DATA TO EXAMINE
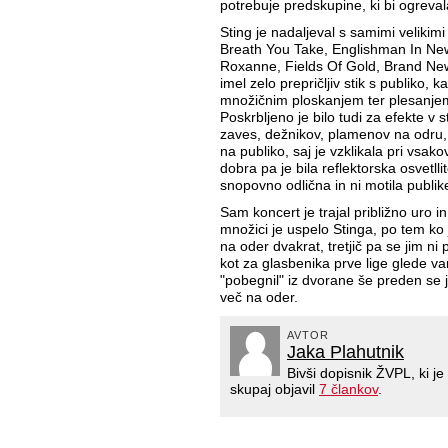
potrebuje predskupine, ki bi ogreval
Sting je nadaljeval s samimi velikim
Breath You Take, Englishman In New
Roxanne, Fields Of Gold, Brand New D
imel zelo prepričljiv stik s publiko, k
množičnim ploskanjem ter plesanjem 
Poskrbljeno je bilo tudi za efekte v 
zaves, dežnikov, plamenov na odru, it
na publiko, saj je vzklikala pri vsa
dobra pa je bila reflektorska osvetlli
snopovno odlična in ni motila publik
Sam koncert je trajal približno uro in
množici je uspelo Stinga, po tem ko j
na oder dvakrat, tretjič pa se jim ni p
kot za glasbenika prve lige glede var
"pobegnil" iz dvorane še preden se
več na oder.
AVTOR
Jaka Plahutnik
Bivši dopisnik ŽVPL, ki 
skupaj objavil
7 člankov
.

TASK INSTRUCTIONS
Exactly one number should be given, showing how many lines of the material above contain the string "oder".

ANSWER FOR THIS EXERCISE
2